REQUIRED ACTION:
Write out only the lines from the start of the entries up to and including the line with "Opýtaj sa v diskusiách"; please skip the pictures.

Excerpts from a dataset:
■ ■ ■ ■ ■ ■ ■
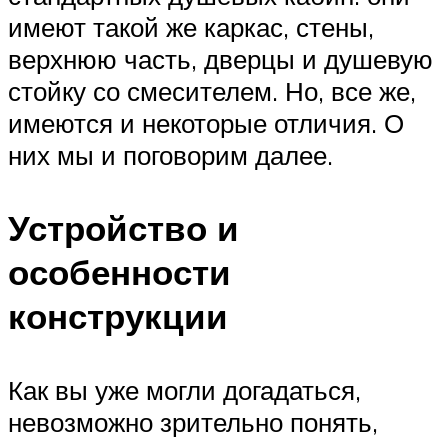
имеют такой же каркас, стены,
верхнюю часть, дверцы и душевую
стойку со смесителем. Но, все же,
имеются и некоторые отличия. О
них мы и поговорим далее.
Устройство и
особенности
конструкции
Как вы уже могли догадаться,
невозможно зрительно понять,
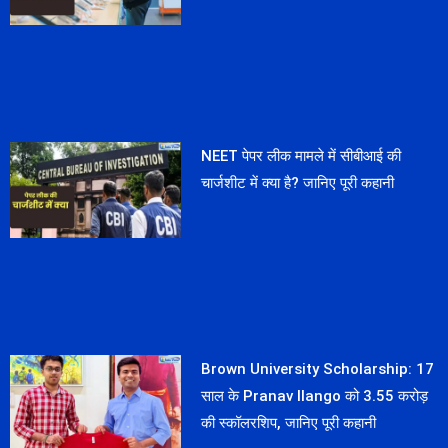
NEET पेपर लीक मामले में सीबीआई की
चार्जशीट में क्या है? जानिए पूरी कहानी
Brown University Scholarship: 17
साल के Pranav Ilango को 3.55 करोड़
की स्कॉलरशिप, जानिए पूरी कहानी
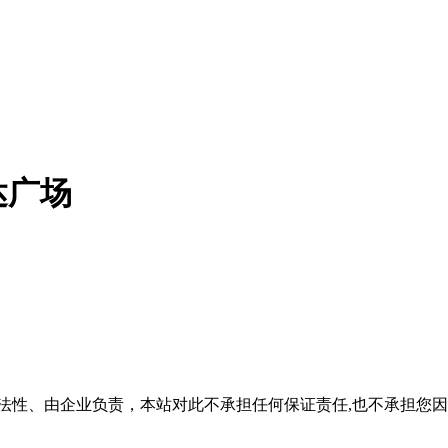
达广场
法性、由企业负责，本站对此不承担任何保证责任,也不承担您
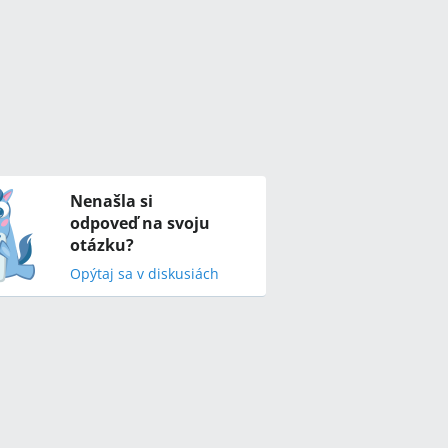
Nenašla si
odpoveď na svoju
otázku?
Opýtaj sa v diskusiách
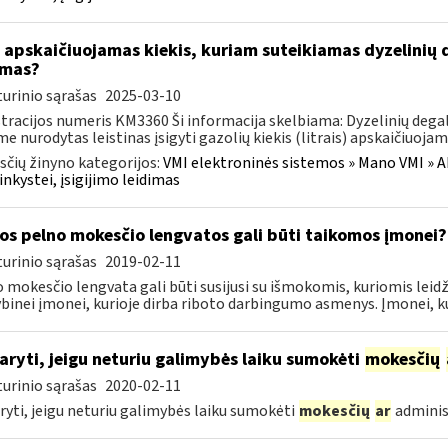
 apskaičiuojamas kiekis, kuriam suteikiamas dyzelinių de
imas?
urinio sąrašas
2025-03-10
tracijos numeris KM3360 Ši informacija skelbiama: Dyzelinių degalų
me nurodytas leistinas įsigyti gazolių kiekis (litrais) apskaičiuojam
čių žinyno kategorijos:
VMI elektroninės sistemos » Mano VMI » Ak
inkystei, įsigijimo leidimas
os pelno mokesčio lengvatos gali būti taikomos įmonei?
urinio sąrašas
2019-02-11
 mokesčio lengvata gali būti susijusi su išmokomis, kuriomis le
inei įmonei, kurioje dirba riboto darbingumo asmenys. Įmonei, ku
aryti, jeigu neturiu galimybės laiku sumokėti
mokesčių
urinio sąrašas
2020-02-11
ryti, jeigu neturiu galimybės laiku sumokėti
mokesčių
ar
adminis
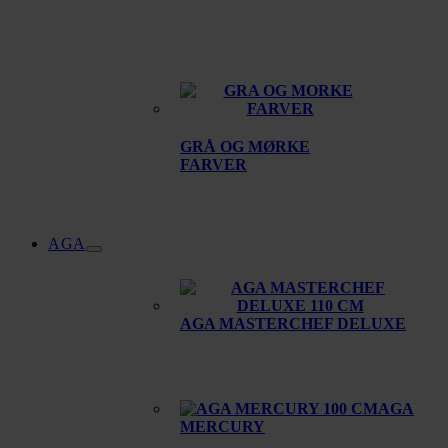
GRÅ OG MØRKE
FARVER
AGA
AGA MASTERCHEF DELUXE
AGA
MERCURY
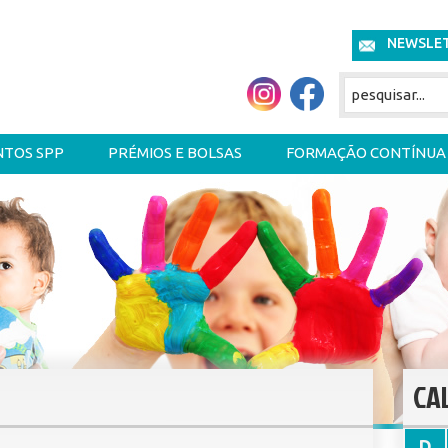
NEWSLE
NTOS SPP
PRÉMIOS E BOLSAS
FORMAÇÃO CONTÍNUA
CA
D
■ ■ ■ ■ ■ ■ ■
ANSWER TO THIS PROBLEM:
имеют такой же каркас, стены,
верхнюю часть, дверцы и душевую
стойку со смесителем. Но, все же,
имеются и некоторые отличия. О
них мы и поговорим далее.
Устройство и
особенности
конструкции
Как вы уже могли догадаться,
невозможно зрительно понять,
NEET पेपर लीक मामले में सीबीआई की
चार्जशीट में क्या है? जानिए पूरी कहानी
Brown University Scholarship: 17
साल के Pranav Ilango को 3.55 करोड़
की स्कॉलरशिप, जानिए पूरी कहानी
达广场
法性、由企业负责，本站对此不承担任何保证责任,也不承担您
Nenašla si
odpoveď na svoju
otázku?
Opýtaj sa v diskusiách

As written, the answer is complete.